WORK ITEM
Copy out exactly the lines from the one containing "Hướng dẫn khách hàng" through the end of the records, and no pictures.

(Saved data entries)
┄┄┄┄┄┄┄┄┄┄
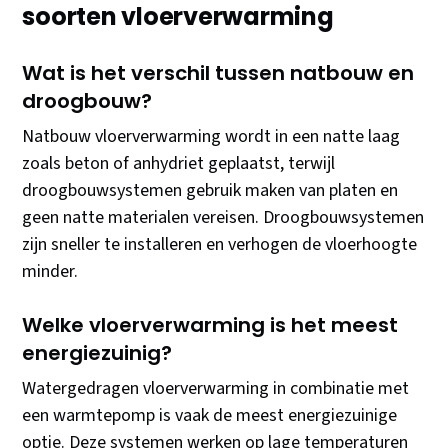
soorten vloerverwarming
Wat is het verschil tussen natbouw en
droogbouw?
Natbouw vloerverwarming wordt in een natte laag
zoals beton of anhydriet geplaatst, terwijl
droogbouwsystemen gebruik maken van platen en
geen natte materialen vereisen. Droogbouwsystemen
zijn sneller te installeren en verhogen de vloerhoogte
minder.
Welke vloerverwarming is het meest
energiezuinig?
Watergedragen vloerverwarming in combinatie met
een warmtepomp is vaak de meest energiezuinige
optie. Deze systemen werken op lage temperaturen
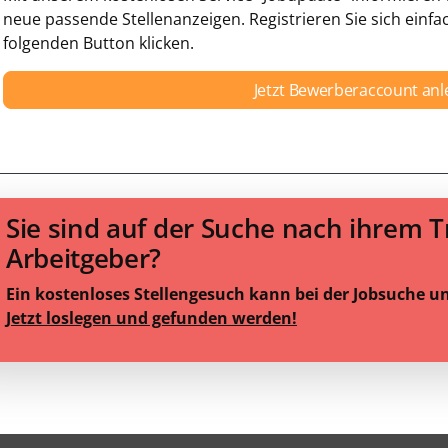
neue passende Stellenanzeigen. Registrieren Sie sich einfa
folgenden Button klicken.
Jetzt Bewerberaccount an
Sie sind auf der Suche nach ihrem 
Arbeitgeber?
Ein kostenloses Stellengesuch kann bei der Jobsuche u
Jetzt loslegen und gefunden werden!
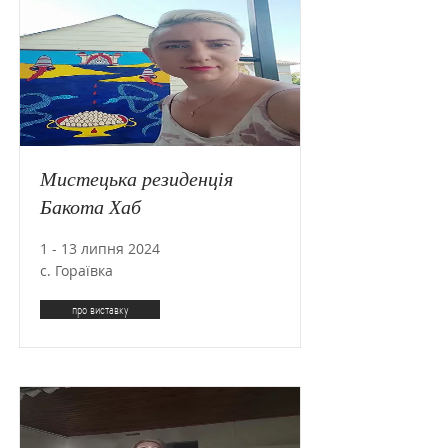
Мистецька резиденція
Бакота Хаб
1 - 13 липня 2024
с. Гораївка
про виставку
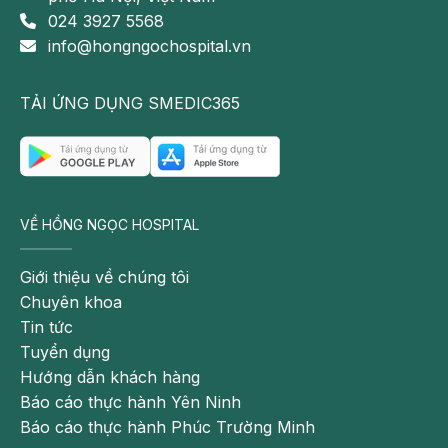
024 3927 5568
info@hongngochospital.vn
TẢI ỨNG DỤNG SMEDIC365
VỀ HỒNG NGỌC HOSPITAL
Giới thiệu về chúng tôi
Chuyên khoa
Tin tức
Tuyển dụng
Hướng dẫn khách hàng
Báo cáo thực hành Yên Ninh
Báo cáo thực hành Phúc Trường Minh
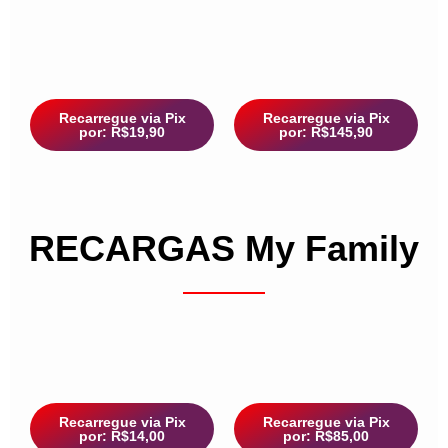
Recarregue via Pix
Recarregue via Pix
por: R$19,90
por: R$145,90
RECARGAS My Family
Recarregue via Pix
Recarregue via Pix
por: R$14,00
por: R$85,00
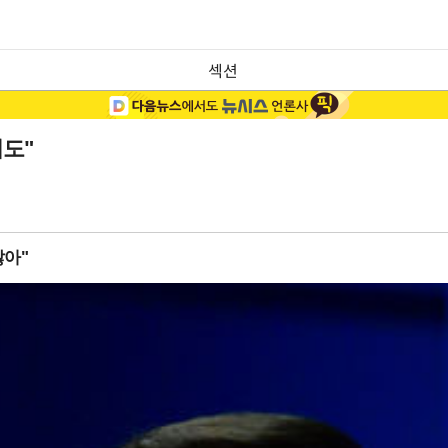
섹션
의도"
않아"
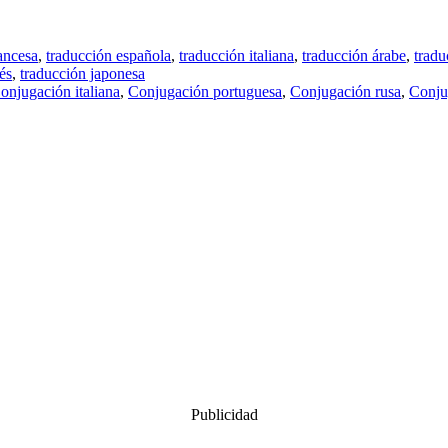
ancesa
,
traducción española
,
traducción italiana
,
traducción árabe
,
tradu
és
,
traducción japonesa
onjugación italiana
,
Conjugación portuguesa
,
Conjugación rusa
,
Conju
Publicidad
┄┄┄┄┄┄┄┄┄┄
EXERCISE OUTPUT
Hướng dẫn khách hàng
Báo cáo thực hành Yên Ninh
Báo cáo thực hành Phúc Trường Minh
Recarregue via Pix
Recarregue via Pix
por: R$19,90
por: R$145,90
RECARGAS My Family
Recarregue via Pix
Recarregue via Pix
por: R$14,00
por: R$85,00
섹션
의도"
않아"
ancesa
,
traducción española
,
traducción italiana
,
traducción árabe
,
tradu
és
,
traducción japonesa
onjugación italiana
,
Conjugación portuguesa
,
Conjugación rusa
,
Conju
Publicidad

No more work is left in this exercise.